Broader stock indicators were also modestly lower. The Standard & Poor’s 500-stock index fell 1.13 points, or 0.1 percent, to 1,108.06, and the Nasdaq composite fell 7.15 points, or 0.4 percent, to 1,960.02. Both indexes enjoyed major gains the previous day.

For the week, the Dow climbed 26.37 points, or 0.3 percent, and the Nasdaq composite rose 19.55 points, or 1.0 percent, while the S&P 500 lost 1.71 points, or 0.2 percent. The Dow and Nasdaq composite halted a steep two-week decline, mostly due to strong gains on Thursday, while the S&P 500 saw its third straight losing week.

The Commerce Department report on consumer income and spending, while not entirely positive, was still good enough to support Michigan’s findings. Consumer income was up 0.4 percent in February, up from the 0.3 percent rise reported in January and slightly better than economists expected.

However, consumer spending rose 0.2 percent, down from the 0.5 percent gain in January. While less than Wall Street expected, consumer spending still managed to make gains, analysts said, showing that the recent economic troubles have not stopped consumers from making purchases.

The biggest coming indicator, however, is next week’s payroll report, which analysts are hoping will be better than expected.

“If we get any kind of upside surprise in the jobs report, this market’s really going to take off,” Belski said.

Until then, however, the stock markets will likely remain somewhat stagnant unless another major, unexpected world event occurs.

“The market is going to be a wait-and-see pattern until we get payroll and earnings,” said Keith Keenan, vice president of institutional trading at Wall Street Access. “Short-term, the market does appear to be somewhat oversold, so there’s probably not too much more to expect on the downside, unless earnings are disappointing.”

ETrade Financial Corp. gained 40 cents to $13.10 after the company was added to the S&P 500 index. The online brokerage and banking company was also upgraded to “strong buy” by Raymond James.

Hewlett-Packard Co. has filed suit against rival computer maker Gateway Inc., according to media reports, alleging infringement of six patents covering a variety of personal computer technologies. H-P was down 3 cents at $22.36, while Gateway dropped 14 cents to $5.26.

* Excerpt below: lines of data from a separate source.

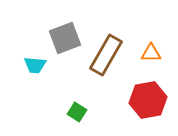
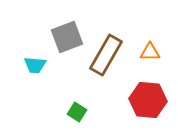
gray square: moved 2 px right, 1 px up
orange triangle: moved 1 px left, 1 px up
red hexagon: rotated 15 degrees clockwise
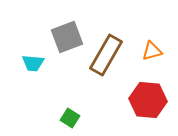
orange triangle: moved 2 px right, 1 px up; rotated 15 degrees counterclockwise
cyan trapezoid: moved 2 px left, 2 px up
green square: moved 7 px left, 6 px down
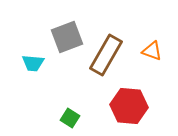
orange triangle: rotated 35 degrees clockwise
red hexagon: moved 19 px left, 6 px down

EchoStar Communications Corp. posted earnings that came in 8 cents below analysts’ estimates, as well as lower-than-expected revenue. EchoStar slumped 94 cents to $33.70.

Advancing issues outnumbered decliners by nearly 5 to 4 on the New York Stock Exchange, where volume came to 1.31 billion shares, compared to 1.48 billion at the same point Thursday.

The Russell 2000 index of smaller companies rose 1.39 points, or 0.2 percent, to 572.92.

Overseas, Japan’s Nikkei stock average jumped 2.1 percent. In afternoon trading, Britain’s FTSE 100 closed down 0.4 percent, France’s CAC-40 gained 0.6 percent for the session and Germany’s DAX index rose 0.3 percent.